Nakita.id - Moms, lega rasanya kalau Si Kecil sudah diberi makan dan perutnya kenyang.
Tapi apakah makanannya mengandung gizi dan nutrisi yang cukup?
Seperti yang kita tahu, Indonesia masih mengalami berbagai permasalahan malnutrisi, terutama stunting.
Menurut Kemenkes (Kementerian Kesehatan) Republik Indonesia, stunting adalah masalah kurang gizi kronis yang ditandai dengan tubuh pendek.
Penderita stunting umumnya rentan terhadap penyakit, memiliki tingkat kecerdasan di bawah normal, serta produktivitas rendah.
Tingginya prevalensi angka stunting dapat mempengaruhi kualitas sumber daya manusia (SDM) di masa depan.
Memperingati Hari Gizi Nasional 2022 yang bertema 'Aksi Bersama Cegah Stunting dan Obesitas', orang tua diingatkan kembali akan pentingnya mengoptimalkan gizi anak melalui pemberian makanan sehat bernutrisi.
Prof. drh. M Rizal. M. Damanik, MRep.Sc, PhD, Deputi Bidang Pelatihan, Penelitian, dan Pengembangan BKKBN (Badan Kependudukan dan Keluarga Berencana Nasional), mengatakan bahwa masalah stunting dan obesitas memang menjadi masalah yang krusial di Indonesia beberapa tahun belakangan ini.
"Persoalan gizi yang menyangkut dengan stunting dan obesitas begitu mengemuka di Indonesia, ironisnya stunting adalah kekurangan zat gizi disisi lain obesitas yakni kelebihan," katanya dalam acara Virtual Press Conference bertajuk 'Rayakan Hari Gizi Nasional 2022, Royco Pertegas Komitmen Atasi Malnutrisi', Selasa (25/1/2022).
"Baik stunting dan obesitas mengganggu pertumbuhan sumber daya manusia yang berkualitas dan berdaya saing," kata Prof Rizal.
Langkah pertama yang bisa dilakukan orang tua di rumah adalah mengoptimalkan gizi anak dengan pemberian makanan sehat yang seimbang.
Gizi seimbang artinya kebutuhan makronutrien (karbohidrat, protein, dan lemak) dan mikronutrien (vitamin dan mineral) terpenuhi.
Prof Rizal kemudian memaparkan manfaat fortifikasi gizi dalam makanan supaya kebutuhan makronutrien dan mikronutriennya seimbang.
"Fortifikasi maksudnya pengayaan bahan pangan dimana yang dikayakan itu adalah bahan pangan tersebut ditambah zat gizi mikro, sehingga menjadi lebih sempurna," kata Prof Rizal.
Misalnya bahan pangan utama seperti nasi atau tepung yang sebagian besar kandungannya adalah makronutrien, tetap perlu ditambah vitamin dan mineral dari mikronutrien.

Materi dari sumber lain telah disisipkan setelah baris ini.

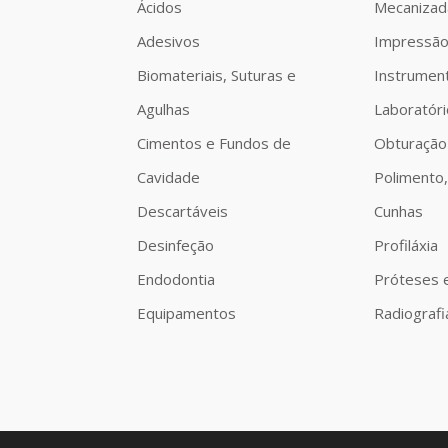
Ácidos
Mecanizad
Adesivos
Impressã
Biomateriais, Suturas e
Instrumen
Agulhas
Laboratóri
Cimentos e Fundos de
Obturação
Cavidade
Polimento,
Descartáveis
Cunhas
Desinfeção
Profiláxia
Endodontia
Próteses 
Equipamentos
Radiografi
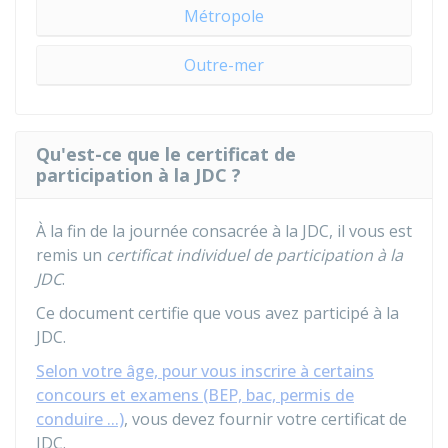
Métropole
Outre-mer
Qu'est-ce que le certificat de
participation à la JDC ?
À la fin de la journée consacrée à la
JDC
, il vous est
remis un
certificat individuel de participation à la
JDC
.
Ce document certifie que vous avez participé à la
JDC.
Selon votre âge, pour vous inscrire à certains
concours et examens (BEP, bac, permis de
conduire ...)
, vous devez fournir votre certificat de
JDC.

Vitamin dan mineral yang termasuk mikronutrien adalah, Kalium, Kalsium, Asam folat, Zat besi, Magnesium, Fosfor, Vitamin A, Vitamin B6, Vitamin C, D, dan Zinc.
"Misalnya tepung zat didalamnya hanya karbohidrat, kalau ditambah dengan zat besi didalamnya tentu lebih bagus untuk tubuh," kata Prof Rizal.
Selain itu, ada juga beberapa bahan pangan lain yang bisa difortifikasi misalnya garam.
"Banyak anak Indonesia mengalami kasus kekurangan yodium, makanya dilakukanlah fortifikasi pada garam," kata Prof Rizal.
"Karena hampir setiap hari memasak, kita butuh garam, kalau garamnya hanya kalium saja akan lebih baik kalau difortifikasi dengan yodium," lanjutnya.
Yodium berfungsi untuk mencegah penyakit tiroid, serta mengatur proses metabolisme dan berbagai fungsi organ dalam tubuh.
Selain garam, bahan pangan lainnya yang bisa difortifikasi adalah minyak goreng.
"Minyak goreng bisa difortifikasi dengan vitamin A," kata Prof Rizal.
Sebab, minyak goreng hanya mengandung lemak yang termasuk makronutrien.
Melansir dari Kompas, fortifikasi vitamin A pada minyak goreng di sejumlah negara dapat menurunkan 25 persen angka kematian bayi dan anak balita akibat infeksi.
Dengan mengonsumsi bahan pangan yang sudah difortifikasi, kita bisa mendapat kandungan makronutrien dan mikronutrien sekaligus dalam satu makanan.
"Pengayaan bahan pangan ini tentunya memberikan manfaat bagi mereka yang mengonsumsinya, selain lebih mudah juga tentunya lebih praktis," pungkasnya.